Wednesday, March 25, 2015

Rome 6

In Rome, churches are everywhere. Mostly, as I said earlier, they are relatively simple on the outside and stunningly opulent on the inside. One thing was true for all that we entered. SILENCE. No matter what the sound level of the street you step in from, the churches were silent. It is something that surprised me every time I stepped into one and brought to mind one word---sanctuary. The churches were often empty and sometimes had an attendant of some sort. They all had places to leave monetary offerings.
Speaking of offerings, of the few beggars we saw on the street, there was one group of individuals that stand out, the penitents. I'm not sure what the "official" term for them is, but it was clear that they were seeking penance for some sin, either personal or on behalf of the rest of us.
They were always dressed in black and on their knees but otherwise in submission,prostrate, face on the ground with arms outstretched as if praying. They said nothing and did not move. There would be a cup by their side. I remember seeing one with the lower half of her body in the street, between two parked cars. It struck me as yet another part of the parking problems in Rome.
One day, after ending up at the Vatican by chance, we started standing in line to enter.
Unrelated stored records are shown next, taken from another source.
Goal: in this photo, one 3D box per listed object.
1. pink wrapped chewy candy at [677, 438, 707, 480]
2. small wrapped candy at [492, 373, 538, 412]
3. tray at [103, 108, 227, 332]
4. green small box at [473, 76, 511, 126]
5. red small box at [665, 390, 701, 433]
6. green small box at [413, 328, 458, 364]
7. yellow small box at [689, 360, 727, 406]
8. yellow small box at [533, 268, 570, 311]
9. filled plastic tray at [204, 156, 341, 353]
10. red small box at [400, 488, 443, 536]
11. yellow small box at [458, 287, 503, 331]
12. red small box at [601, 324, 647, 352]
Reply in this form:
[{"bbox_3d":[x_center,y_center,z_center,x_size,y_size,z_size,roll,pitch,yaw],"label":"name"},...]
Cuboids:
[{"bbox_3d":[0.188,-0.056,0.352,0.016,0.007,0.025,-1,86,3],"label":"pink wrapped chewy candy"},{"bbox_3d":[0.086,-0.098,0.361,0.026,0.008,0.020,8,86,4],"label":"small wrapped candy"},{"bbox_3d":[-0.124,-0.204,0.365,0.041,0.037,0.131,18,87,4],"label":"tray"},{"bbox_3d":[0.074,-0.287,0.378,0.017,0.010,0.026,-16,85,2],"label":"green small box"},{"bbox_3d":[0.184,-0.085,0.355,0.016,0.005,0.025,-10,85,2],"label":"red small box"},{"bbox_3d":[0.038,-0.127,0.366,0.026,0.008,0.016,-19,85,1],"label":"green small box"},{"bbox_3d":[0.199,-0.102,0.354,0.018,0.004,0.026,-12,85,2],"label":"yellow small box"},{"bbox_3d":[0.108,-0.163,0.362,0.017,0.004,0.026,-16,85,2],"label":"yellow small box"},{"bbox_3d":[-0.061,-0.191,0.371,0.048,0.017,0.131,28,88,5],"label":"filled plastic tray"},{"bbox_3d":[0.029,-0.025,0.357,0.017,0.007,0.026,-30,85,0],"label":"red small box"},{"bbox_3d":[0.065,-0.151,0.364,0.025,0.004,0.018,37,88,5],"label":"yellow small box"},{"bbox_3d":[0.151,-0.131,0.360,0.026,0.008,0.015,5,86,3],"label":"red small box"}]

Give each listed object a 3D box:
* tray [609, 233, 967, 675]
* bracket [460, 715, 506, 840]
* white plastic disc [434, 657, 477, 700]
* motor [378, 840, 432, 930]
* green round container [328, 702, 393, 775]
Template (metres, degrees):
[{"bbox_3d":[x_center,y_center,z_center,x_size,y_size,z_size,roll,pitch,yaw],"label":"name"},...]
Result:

The line was very long due to security checks and extended for perhap 1/4 mile, making a half circle around the vatican courtyard, known as St. Peter's Square(it's actually an oval). This is the place where people wait for the puff of smoke when a new pope is selected and on occasion listen to the pope address the people.

We had tickets for the museum and Sistine Chapel, for the following day so after standing in line for awhile we decided to abandon the Vatican for that day. 
The Vatican
It was a good choice because it led to another chance to "get lost in Rome". 
The interior of the 142' diameter Pantheon dome
As I said before, Rome is constantly circling back on itself, and our stumbling led us gradually through high end shopping areas to The Pantheon. As usual, we followed small streets which opened into yet another piazza. But, this one held the Pantheon. Needing a little refreshment after our wandering, we sat in one of the many open air cafes' facing the Pantheon. These cafes' are the conduit through which the life blood of Rome flows. Yes, they have wifi and bathrooms. Yes, they usually cost a bit more than out of the way places, and YES, they are a very welcome sight. As we sat down and unwound with Bonnie's favorite, a Spritz and a beer for me, I checked my email. I had been communicating with my good friend Leslie Ross since being in Rome. Leslie is married to Paolo and they met in Rome, so she was a wonderful source for stories of romantic Rome. So, we are sitting there, facing the Pantheon and I open my email. It is from Leslie and she is telling me that we must see the Pantheon and why. Being an architect, Leslie quickly filled me in on facts about it's history and construction. Of course, due to the marvels of modern technology, I snapped a shot of the Pantheon from the perspective under the cafe canopy and emailed it to her on the spot. 
The Pantheon

After finishing our drinks, we made our way(me on slightly shaky beer legs) to this marvelous structure. The Pantheon dome is still today the largest brick dome ever built, made possible by the wonder of "Roman Concrete" and engineering. The interior of the dome appears to be concrete. (photo above)

The Piazza della Rotonda is the site of the Pantheon and of course it is a major tourist spot. As with many tourist attractions in Rome, the air was full of rock and roll. There would be a solo or two musicians with a "band in a box" set up. So, you would hear a full rock band endlessly playing familiar music.


I'm getting hungry---oh, to be in Rome and pop in somewhere for bread, wine and cheese. Perhaps a cappuccino would go well too. I guess I have culture shock.